| TASK ITEM A |
Please reproduce a passage from the article on Lourdes Perez Rojo word for word. Begin at the words "Lawrence restaurateur Lourdes" and stop after "and LuLu’s alone.".
| TASK ITEM B |
Which countries' cuisines is Los Guapos meant to blend, according to the article on Lourdes Perez Rojo?
------ PAGE TEXT
Lawrence restaurateur Lourdes Perez Rojo speaks out after ICE backlash
After Victor Roman’s ICE detention, Lourdes Perez Rojo says online backlash hit her Lawrence restaurants, leaving her running Los Guapos and LuLu’s alone.

Lourdes E. Perez Rojo is trying to pull her Lawrence restaurants back into focus after weeks of online backlash tied to the immigration case involving her partner, Victor Roman. She said the comments she and her children saw were painful and racially charged, and the fallout has left her running Los Guapos Latin Food and LuLu’s Latin Food on her own while trying to keep the business steady.
Perez Rojo grew up in Michoacán, Mexico, where her parents operated a lonchería, and she moved to Lawrence in 2015. Food and hospitality have shaped much of her life since then, from welcoming customers at Cielito Lindo to helping build LuLu’s Latin Food, which opened in February 2023, and Los Guapos, which opened at 1500 W. Sixth St. on Sept. 7, 2024. She and Roman spent seven months developing the Los Guapos concept and decor, creating a restaurant meant to blend cuisines from Mexico, Guatemala, Honduras, El Salvador, Cuba, Peru, Costa Rica and Argentina and feel like dining at a mother’s house.
------------
------ DATASET RECORDS
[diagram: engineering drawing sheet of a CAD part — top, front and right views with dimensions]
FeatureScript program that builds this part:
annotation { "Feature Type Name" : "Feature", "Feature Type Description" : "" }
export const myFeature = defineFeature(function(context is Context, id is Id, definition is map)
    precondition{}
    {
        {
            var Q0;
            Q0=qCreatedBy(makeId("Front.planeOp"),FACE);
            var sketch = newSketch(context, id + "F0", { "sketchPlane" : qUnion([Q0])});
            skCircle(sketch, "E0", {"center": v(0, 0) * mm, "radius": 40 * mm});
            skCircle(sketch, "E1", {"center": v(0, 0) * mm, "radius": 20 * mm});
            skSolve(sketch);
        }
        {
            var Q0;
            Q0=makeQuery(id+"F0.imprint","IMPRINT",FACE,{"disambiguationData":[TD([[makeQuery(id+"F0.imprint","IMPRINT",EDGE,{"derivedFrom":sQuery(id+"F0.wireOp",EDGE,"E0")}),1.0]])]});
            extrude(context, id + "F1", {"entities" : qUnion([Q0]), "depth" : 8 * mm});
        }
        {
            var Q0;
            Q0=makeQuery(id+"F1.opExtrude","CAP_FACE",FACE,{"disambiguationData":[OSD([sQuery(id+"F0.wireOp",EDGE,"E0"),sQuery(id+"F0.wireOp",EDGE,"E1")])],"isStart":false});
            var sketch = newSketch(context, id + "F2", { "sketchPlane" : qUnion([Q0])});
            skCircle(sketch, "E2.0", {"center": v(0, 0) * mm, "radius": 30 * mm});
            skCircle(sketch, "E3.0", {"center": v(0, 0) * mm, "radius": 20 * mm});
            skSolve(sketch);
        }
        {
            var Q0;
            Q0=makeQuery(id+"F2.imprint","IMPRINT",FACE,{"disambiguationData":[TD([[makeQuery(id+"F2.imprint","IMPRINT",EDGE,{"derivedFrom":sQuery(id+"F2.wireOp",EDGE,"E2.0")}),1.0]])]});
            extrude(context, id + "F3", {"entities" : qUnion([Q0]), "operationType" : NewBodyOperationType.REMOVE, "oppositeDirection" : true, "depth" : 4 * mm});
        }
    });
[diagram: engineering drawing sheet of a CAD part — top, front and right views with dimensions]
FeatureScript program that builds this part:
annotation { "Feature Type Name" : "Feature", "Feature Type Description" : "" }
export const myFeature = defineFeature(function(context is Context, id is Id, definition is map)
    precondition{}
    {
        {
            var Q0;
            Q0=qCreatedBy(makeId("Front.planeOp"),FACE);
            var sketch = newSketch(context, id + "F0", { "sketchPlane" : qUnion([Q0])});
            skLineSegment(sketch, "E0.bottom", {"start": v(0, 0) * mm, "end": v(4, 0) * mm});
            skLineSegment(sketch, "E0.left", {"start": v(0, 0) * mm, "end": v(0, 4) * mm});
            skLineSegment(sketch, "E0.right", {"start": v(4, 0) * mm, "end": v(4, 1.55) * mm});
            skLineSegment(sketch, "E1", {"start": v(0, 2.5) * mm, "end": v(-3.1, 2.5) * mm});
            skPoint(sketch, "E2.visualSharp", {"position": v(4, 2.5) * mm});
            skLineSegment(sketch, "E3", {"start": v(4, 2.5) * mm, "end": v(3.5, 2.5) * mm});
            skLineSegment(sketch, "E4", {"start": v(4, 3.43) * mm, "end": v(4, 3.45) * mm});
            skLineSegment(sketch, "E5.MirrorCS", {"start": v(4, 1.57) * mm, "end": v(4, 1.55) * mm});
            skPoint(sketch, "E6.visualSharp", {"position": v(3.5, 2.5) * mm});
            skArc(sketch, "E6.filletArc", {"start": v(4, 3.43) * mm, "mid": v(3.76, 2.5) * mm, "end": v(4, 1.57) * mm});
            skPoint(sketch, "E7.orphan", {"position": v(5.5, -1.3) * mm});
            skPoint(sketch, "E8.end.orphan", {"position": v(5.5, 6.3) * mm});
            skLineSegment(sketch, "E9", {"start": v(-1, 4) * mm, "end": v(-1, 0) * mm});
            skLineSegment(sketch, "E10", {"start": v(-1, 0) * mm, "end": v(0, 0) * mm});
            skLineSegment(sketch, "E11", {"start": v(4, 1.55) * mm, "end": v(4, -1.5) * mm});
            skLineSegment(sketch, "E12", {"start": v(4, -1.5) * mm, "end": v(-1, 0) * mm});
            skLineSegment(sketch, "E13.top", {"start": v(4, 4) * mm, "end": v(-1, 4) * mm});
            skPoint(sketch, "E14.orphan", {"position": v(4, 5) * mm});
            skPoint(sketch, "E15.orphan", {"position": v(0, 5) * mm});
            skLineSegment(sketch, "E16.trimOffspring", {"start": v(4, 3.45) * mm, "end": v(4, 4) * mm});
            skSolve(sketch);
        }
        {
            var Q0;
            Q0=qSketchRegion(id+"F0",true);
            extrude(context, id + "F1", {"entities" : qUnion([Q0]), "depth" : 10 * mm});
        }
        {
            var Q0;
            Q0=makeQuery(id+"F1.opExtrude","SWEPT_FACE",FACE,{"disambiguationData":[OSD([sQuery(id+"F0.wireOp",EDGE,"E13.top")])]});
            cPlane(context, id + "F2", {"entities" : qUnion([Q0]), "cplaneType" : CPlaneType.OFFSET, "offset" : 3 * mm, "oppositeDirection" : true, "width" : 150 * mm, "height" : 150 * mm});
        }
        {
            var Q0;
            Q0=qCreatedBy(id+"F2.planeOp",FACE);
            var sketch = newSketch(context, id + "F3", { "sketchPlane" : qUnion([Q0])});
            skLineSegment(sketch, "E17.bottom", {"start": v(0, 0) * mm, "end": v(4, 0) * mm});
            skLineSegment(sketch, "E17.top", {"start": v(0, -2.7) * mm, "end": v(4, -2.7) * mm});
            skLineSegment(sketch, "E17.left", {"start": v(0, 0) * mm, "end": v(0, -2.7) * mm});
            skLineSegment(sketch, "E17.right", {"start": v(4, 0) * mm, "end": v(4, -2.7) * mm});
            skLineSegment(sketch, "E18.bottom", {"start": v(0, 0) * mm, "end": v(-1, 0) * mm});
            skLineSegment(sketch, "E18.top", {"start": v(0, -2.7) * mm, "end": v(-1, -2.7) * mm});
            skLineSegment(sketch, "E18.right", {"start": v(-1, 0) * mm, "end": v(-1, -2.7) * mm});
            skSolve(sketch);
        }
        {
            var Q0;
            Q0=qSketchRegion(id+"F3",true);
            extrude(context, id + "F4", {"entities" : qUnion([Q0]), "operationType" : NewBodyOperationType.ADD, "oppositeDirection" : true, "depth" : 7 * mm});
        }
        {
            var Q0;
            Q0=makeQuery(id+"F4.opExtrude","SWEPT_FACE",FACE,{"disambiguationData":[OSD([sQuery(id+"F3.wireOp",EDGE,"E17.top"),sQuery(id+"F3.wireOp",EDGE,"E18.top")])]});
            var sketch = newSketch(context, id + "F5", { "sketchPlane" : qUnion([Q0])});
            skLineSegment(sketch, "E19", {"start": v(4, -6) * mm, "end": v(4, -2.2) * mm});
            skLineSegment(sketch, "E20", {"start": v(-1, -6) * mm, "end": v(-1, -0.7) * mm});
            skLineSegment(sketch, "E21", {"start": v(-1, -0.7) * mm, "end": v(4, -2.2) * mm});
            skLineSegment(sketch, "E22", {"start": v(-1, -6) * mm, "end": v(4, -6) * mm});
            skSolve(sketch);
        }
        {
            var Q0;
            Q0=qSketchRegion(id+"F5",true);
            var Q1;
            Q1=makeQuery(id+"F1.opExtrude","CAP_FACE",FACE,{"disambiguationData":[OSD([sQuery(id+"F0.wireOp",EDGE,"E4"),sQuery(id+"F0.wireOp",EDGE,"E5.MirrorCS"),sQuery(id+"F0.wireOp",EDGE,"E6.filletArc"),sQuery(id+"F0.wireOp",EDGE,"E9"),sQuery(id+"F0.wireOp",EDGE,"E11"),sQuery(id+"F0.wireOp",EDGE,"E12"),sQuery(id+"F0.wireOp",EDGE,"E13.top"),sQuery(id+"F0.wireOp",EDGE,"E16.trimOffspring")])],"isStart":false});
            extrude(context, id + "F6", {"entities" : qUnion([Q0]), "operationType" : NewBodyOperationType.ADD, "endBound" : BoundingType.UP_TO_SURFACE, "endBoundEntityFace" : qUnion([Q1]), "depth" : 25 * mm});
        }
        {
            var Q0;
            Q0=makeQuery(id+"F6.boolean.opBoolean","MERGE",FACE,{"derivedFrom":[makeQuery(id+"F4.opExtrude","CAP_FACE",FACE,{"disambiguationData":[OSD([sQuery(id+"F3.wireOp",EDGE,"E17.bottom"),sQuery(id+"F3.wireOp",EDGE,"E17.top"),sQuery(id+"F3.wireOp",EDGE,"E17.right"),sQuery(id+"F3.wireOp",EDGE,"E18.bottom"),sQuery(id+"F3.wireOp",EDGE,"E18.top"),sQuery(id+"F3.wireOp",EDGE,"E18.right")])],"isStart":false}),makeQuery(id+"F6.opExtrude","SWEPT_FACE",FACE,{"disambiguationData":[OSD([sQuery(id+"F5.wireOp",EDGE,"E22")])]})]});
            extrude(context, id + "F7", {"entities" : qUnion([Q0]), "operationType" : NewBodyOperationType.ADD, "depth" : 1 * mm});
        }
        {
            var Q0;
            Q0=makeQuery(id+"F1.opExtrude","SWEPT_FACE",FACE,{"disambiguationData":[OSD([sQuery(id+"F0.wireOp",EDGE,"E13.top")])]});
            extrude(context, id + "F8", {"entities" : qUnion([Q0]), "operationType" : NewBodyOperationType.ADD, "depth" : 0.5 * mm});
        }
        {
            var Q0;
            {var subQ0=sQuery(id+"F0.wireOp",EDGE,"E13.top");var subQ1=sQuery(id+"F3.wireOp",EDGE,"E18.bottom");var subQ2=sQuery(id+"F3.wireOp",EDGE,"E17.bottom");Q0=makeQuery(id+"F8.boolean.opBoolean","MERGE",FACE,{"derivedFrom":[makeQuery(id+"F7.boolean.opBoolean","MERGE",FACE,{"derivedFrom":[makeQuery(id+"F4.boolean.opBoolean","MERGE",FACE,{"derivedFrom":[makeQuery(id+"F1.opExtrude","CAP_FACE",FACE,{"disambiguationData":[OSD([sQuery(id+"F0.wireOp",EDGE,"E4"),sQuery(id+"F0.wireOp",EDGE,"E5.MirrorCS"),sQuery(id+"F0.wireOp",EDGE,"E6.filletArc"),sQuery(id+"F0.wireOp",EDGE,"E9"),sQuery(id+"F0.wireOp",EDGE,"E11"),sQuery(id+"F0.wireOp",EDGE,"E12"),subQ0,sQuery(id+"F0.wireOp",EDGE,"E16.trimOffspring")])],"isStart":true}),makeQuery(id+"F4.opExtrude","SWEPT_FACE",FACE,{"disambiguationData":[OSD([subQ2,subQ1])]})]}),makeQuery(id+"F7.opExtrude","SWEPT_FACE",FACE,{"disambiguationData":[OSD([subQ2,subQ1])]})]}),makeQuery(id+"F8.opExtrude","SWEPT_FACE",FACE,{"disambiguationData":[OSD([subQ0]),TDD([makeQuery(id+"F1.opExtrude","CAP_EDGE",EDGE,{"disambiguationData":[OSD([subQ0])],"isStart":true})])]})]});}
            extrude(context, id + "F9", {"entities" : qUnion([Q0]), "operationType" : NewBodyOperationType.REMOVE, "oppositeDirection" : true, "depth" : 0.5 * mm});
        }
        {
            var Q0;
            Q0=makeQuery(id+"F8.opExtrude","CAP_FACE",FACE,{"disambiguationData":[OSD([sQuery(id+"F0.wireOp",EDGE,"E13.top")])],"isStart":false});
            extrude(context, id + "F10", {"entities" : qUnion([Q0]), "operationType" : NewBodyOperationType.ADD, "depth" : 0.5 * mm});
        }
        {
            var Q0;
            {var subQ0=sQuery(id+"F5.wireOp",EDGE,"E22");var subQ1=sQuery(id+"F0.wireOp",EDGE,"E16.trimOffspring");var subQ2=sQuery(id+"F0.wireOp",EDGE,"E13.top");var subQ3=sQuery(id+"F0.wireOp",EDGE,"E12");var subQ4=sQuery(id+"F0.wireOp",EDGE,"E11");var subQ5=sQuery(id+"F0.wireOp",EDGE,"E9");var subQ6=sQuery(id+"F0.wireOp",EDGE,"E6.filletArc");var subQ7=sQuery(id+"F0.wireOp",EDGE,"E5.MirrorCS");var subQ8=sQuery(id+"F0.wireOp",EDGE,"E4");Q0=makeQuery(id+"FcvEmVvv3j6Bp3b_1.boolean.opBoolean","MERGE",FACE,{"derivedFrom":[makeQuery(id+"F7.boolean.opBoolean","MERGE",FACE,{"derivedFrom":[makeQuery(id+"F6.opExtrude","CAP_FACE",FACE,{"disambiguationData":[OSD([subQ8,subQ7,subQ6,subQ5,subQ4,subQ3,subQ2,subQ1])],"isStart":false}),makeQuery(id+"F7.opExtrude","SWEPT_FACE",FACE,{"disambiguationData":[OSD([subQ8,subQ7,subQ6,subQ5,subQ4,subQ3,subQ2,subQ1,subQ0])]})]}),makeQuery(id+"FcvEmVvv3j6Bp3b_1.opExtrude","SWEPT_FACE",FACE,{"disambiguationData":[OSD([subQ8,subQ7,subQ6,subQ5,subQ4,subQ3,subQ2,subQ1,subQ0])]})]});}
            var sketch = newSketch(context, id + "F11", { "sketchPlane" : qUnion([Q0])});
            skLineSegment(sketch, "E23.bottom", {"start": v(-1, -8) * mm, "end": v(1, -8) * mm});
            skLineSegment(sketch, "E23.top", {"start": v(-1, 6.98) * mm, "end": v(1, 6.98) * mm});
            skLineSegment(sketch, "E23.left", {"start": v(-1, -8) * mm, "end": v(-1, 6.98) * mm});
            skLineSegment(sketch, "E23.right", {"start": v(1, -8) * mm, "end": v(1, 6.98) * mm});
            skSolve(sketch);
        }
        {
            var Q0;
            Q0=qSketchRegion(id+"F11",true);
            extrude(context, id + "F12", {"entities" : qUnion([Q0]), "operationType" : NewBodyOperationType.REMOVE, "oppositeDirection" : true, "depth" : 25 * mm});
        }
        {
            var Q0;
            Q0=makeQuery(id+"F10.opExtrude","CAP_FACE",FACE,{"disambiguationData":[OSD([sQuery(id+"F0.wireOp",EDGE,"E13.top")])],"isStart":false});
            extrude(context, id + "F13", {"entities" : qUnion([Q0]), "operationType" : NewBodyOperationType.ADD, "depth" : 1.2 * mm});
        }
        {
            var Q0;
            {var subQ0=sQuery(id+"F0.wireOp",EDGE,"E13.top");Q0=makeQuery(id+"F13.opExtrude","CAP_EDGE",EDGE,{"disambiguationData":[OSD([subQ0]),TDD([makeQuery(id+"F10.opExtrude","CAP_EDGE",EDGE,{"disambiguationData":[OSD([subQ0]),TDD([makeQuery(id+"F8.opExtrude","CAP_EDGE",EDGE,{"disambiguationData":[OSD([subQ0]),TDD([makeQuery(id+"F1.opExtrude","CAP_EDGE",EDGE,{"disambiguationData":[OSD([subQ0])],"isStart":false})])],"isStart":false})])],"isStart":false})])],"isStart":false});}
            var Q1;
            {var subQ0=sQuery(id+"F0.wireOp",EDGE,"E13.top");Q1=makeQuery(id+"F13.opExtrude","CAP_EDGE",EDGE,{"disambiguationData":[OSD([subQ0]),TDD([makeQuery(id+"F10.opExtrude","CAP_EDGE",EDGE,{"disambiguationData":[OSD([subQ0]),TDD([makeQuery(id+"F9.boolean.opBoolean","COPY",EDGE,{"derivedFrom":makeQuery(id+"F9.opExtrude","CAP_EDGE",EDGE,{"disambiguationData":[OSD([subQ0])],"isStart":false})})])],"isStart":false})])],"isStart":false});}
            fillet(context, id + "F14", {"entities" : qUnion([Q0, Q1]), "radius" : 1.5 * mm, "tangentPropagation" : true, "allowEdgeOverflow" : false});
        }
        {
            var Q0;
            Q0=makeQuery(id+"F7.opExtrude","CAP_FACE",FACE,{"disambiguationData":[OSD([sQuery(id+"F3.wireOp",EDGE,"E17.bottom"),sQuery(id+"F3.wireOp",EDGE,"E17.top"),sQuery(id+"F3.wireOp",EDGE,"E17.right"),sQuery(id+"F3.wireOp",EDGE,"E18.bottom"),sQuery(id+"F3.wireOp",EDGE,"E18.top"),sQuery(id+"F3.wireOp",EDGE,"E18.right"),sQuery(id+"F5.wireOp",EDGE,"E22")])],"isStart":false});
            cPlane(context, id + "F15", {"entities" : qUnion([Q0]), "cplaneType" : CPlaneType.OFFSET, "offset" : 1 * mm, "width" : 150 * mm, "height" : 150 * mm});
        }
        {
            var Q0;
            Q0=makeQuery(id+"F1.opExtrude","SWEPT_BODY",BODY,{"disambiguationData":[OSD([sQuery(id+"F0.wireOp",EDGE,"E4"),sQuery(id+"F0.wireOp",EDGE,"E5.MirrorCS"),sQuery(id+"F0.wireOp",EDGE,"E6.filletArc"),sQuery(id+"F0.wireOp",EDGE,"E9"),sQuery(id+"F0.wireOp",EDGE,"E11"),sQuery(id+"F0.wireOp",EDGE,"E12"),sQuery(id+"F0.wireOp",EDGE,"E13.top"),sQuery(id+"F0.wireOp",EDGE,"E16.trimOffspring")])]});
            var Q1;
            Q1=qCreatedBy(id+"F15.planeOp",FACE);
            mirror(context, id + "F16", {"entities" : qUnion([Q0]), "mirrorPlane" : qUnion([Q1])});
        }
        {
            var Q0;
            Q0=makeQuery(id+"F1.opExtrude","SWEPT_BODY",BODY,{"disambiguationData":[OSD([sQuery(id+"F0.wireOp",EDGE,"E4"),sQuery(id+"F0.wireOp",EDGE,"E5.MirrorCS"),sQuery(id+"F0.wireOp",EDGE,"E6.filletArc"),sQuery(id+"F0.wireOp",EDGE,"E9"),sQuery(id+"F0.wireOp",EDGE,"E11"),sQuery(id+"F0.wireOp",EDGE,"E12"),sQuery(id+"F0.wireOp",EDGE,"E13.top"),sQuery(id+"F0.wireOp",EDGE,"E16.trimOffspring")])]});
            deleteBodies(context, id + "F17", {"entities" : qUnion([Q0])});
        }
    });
------------
| EXERCISE OUTPUT A |
Lawrence restaurateur Lourdes Perez Rojo speaks out after ICE backlash
After Victor Roman’s ICE detention, Lourdes Perez Rojo says online backlash hit her Lawrence restaurants, leaving her running Los Guapos and LuLu’s alone.

| EXERCISE OUTPUT B |
Mexico, Guatemala, Honduras, El Salvador, Cuba, Peru, Costa Rica, Argentina